**Task**
Go through the records below and return each line that has "Moving" in it.

---- Entries shown

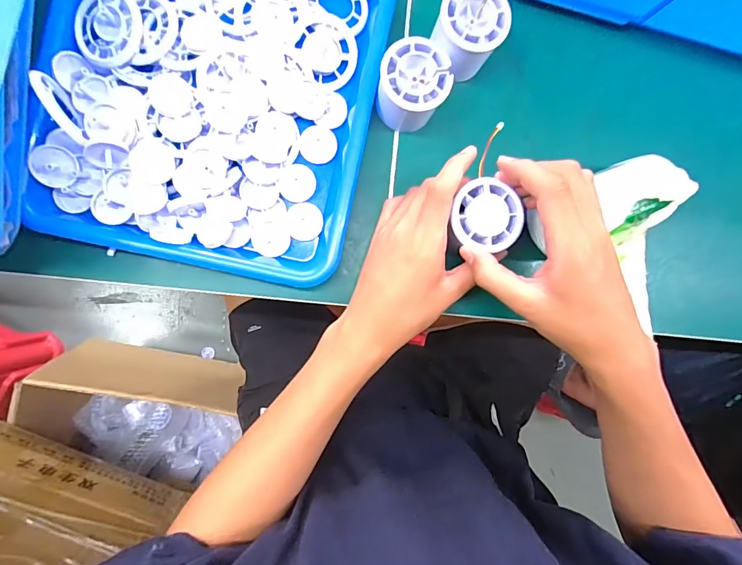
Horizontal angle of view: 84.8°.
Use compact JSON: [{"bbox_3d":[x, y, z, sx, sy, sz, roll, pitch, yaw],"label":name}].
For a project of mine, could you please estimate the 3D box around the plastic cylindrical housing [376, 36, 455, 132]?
[{"bbox_3d":[0.032,-0.159,0.335,0.055,0.053,0.054,0,90,-6],"label":"plastic cylindrical housing"}]

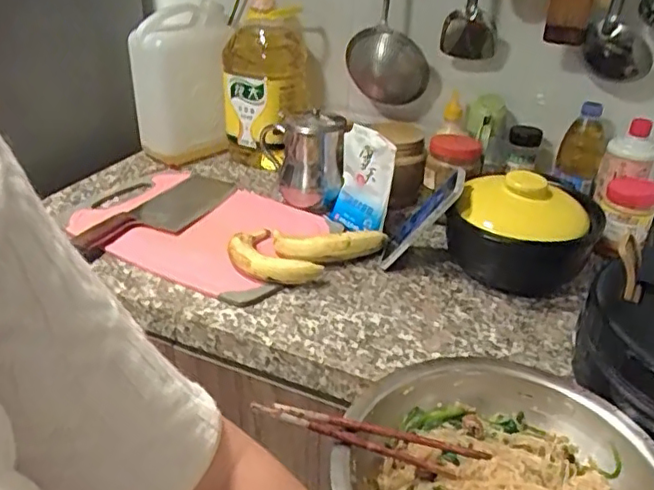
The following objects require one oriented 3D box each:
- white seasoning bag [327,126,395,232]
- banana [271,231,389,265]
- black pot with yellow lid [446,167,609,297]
[{"bbox_3d":[0.054,-0.103,0.957,0.106,0.153,0.026,21,20,41],"label":"white seasoning bag"},{"bbox_3d":[0.009,0.004,0.889,0.166,0.042,0.051,-4,31,-10],"label":"banana"},{"bbox_3d":[0.266,-0.019,0.850,0.196,0.129,0.150,9,31,13],"label":"black pot with yellow lid"}]

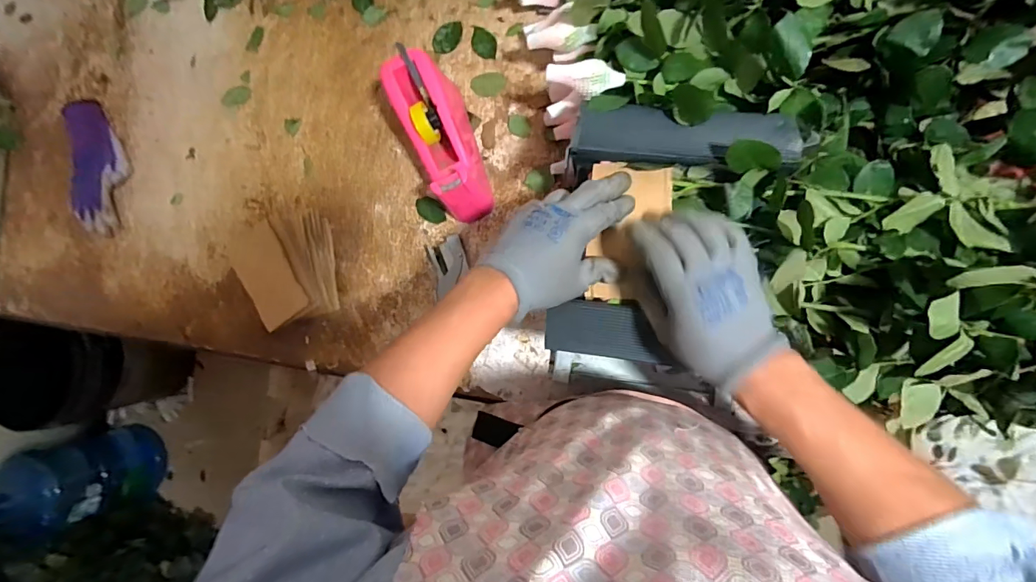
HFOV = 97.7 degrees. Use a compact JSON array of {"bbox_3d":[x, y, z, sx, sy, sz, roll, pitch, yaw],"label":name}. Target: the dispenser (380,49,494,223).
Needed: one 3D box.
[{"bbox_3d":[-0.095,-0.195,0.597,0.072,0.106,0.197,-23,85,8],"label":"dispenser"}]

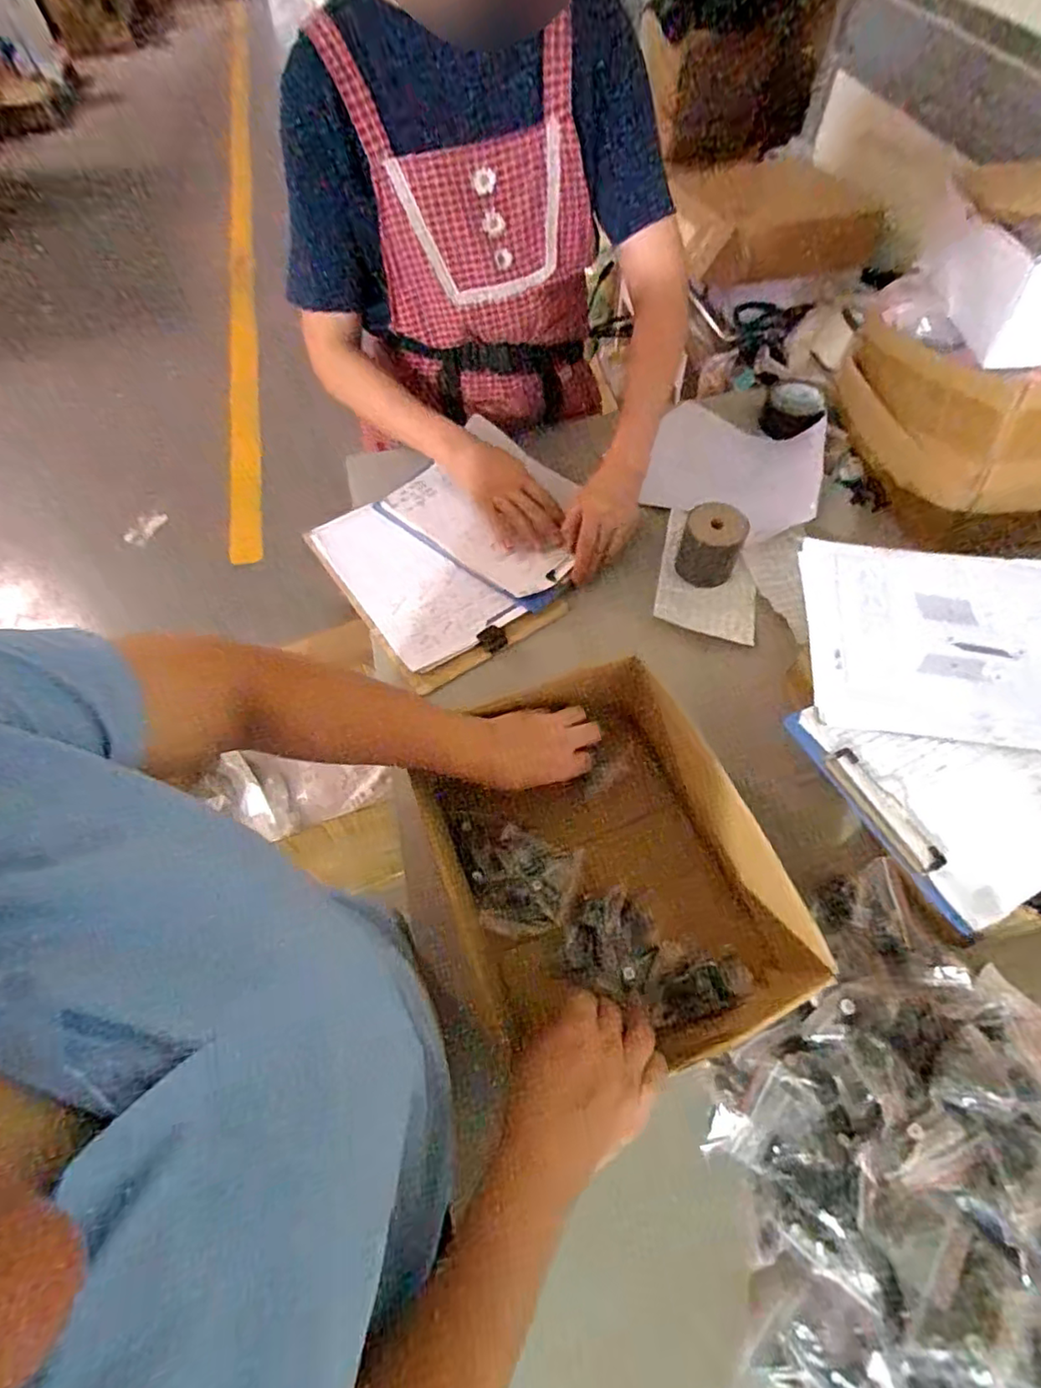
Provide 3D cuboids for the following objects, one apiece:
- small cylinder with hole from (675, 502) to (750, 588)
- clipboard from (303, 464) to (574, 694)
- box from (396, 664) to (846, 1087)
[{"bbox_3d":[0.243,-0.190,0.785,0.077,0.079,0.065,15,61,11],"label":"small cylinder with hole"},{"bbox_3d":[-0.111,-0.172,0.829,0.244,0.024,0.317,-32,63,-16],"label":"clipboard"},{"bbox_3d":[0.076,0.157,0.558,0.270,0.104,0.333,-24,61,-11],"label":"box"}]

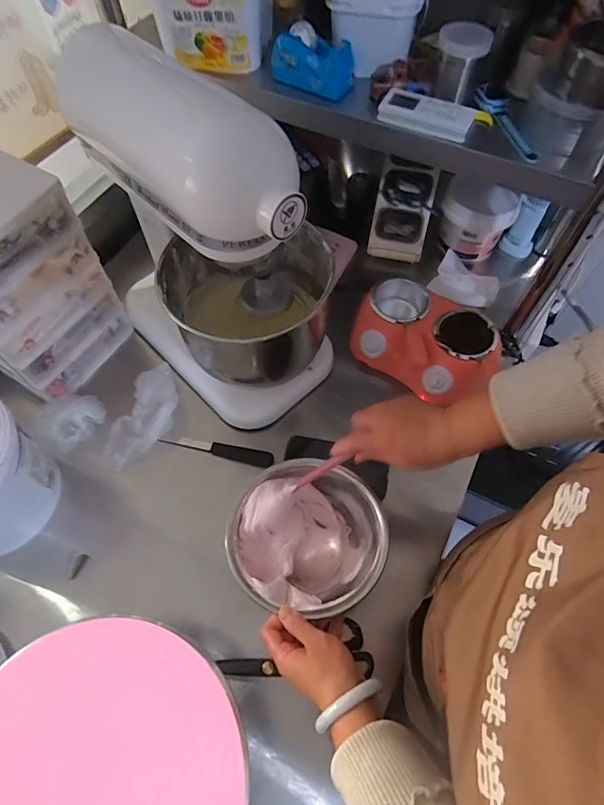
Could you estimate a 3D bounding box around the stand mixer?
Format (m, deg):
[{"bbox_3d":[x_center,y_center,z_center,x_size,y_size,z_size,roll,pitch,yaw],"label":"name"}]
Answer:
[{"bbox_3d":[-0.128,-0.215,0.633,0.219,0.410,0.346,-39,68,-19],"label":"stand mixer"}]

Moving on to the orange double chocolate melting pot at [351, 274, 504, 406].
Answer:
[{"bbox_3d":[0.206,-0.105,0.753,0.239,0.074,0.155,28,65,15],"label":"orange double chocolate melting pot"}]

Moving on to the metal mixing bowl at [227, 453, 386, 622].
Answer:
[{"bbox_3d":[0.009,0.177,0.596,0.187,0.097,0.191,0,61,0],"label":"metal mixing bowl"}]

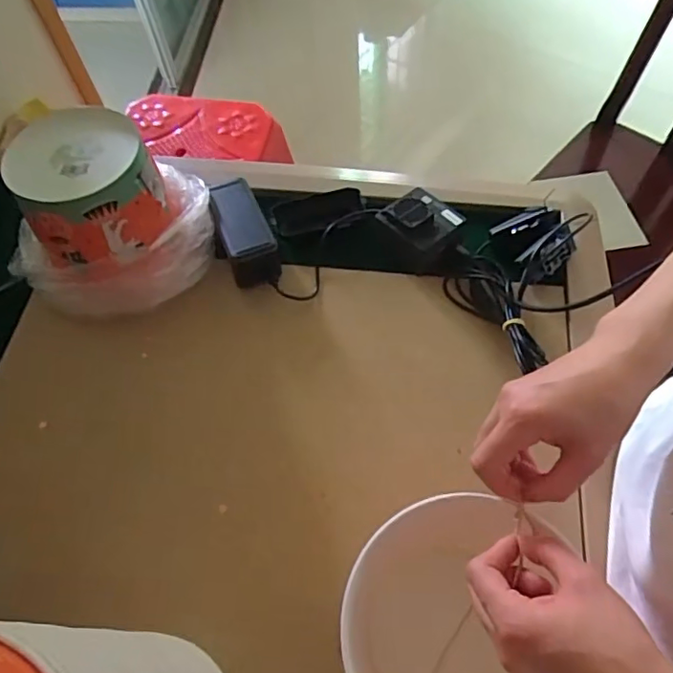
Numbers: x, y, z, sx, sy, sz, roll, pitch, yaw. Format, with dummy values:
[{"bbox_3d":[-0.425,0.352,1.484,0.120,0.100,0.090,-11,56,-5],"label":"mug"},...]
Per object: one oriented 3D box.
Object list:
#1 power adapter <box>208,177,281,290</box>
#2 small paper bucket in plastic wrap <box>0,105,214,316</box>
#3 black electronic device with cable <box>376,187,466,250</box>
[{"bbox_3d":[-0.107,-0.123,0.632,0.056,0.043,0.138,-19,62,-7],"label":"power adapter"},{"bbox_3d":[-0.244,-0.123,0.585,0.201,0.153,0.162,-7,61,0],"label":"small paper bucket in plastic wrap"},{"bbox_3d":[0.093,-0.134,0.615,0.072,0.018,0.069,-35,65,-15],"label":"black electronic device with cable"}]

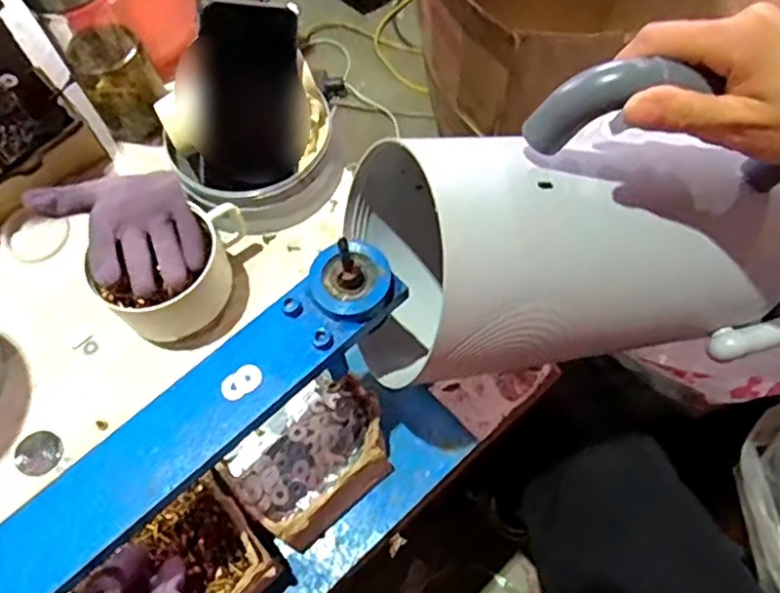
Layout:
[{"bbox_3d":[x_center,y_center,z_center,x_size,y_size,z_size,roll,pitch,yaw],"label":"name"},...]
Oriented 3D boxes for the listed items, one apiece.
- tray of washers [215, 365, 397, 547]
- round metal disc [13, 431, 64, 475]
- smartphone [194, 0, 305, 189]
[{"bbox_3d":[-0.059,0.117,0.483,0.122,0.037,0.104,-41,71,-16],"label":"tray of washers"},{"bbox_3d":[-0.291,0.129,0.532,0.036,0.007,0.035,0,65,1],"label":"round metal disc"},{"bbox_3d":[-0.125,-0.178,0.577,0.089,0.155,0.009,-1,22,-9],"label":"smartphone"}]

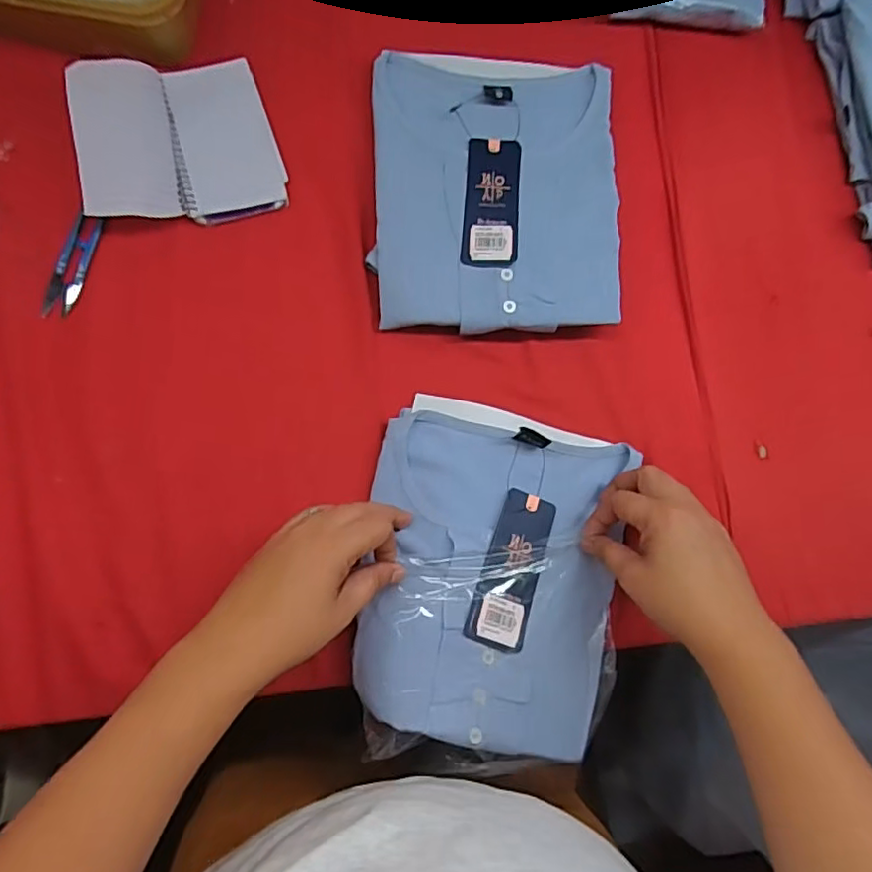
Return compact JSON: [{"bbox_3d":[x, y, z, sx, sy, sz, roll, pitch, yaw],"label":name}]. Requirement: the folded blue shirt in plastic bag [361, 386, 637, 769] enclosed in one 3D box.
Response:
[{"bbox_3d":[0.052,0.111,0.478,0.209,0.049,0.273,7,83,-6],"label":"folded blue shirt in plastic bag"}]

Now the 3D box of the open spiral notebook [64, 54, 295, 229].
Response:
[{"bbox_3d":[-0.215,-0.253,0.509,0.154,0.025,0.139,-7,84,-8],"label":"open spiral notebook"}]

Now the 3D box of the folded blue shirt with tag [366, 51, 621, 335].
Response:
[{"bbox_3d":[0.052,-0.214,0.531,0.209,0.038,0.247,2,83,-7],"label":"folded blue shirt with tag"}]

--------

**Solved exercise**
Moving on to the orange double chocolate melting pot at [351, 274, 504, 406].
Moving on to the metal mixing bowl at [227, 453, 386, 622].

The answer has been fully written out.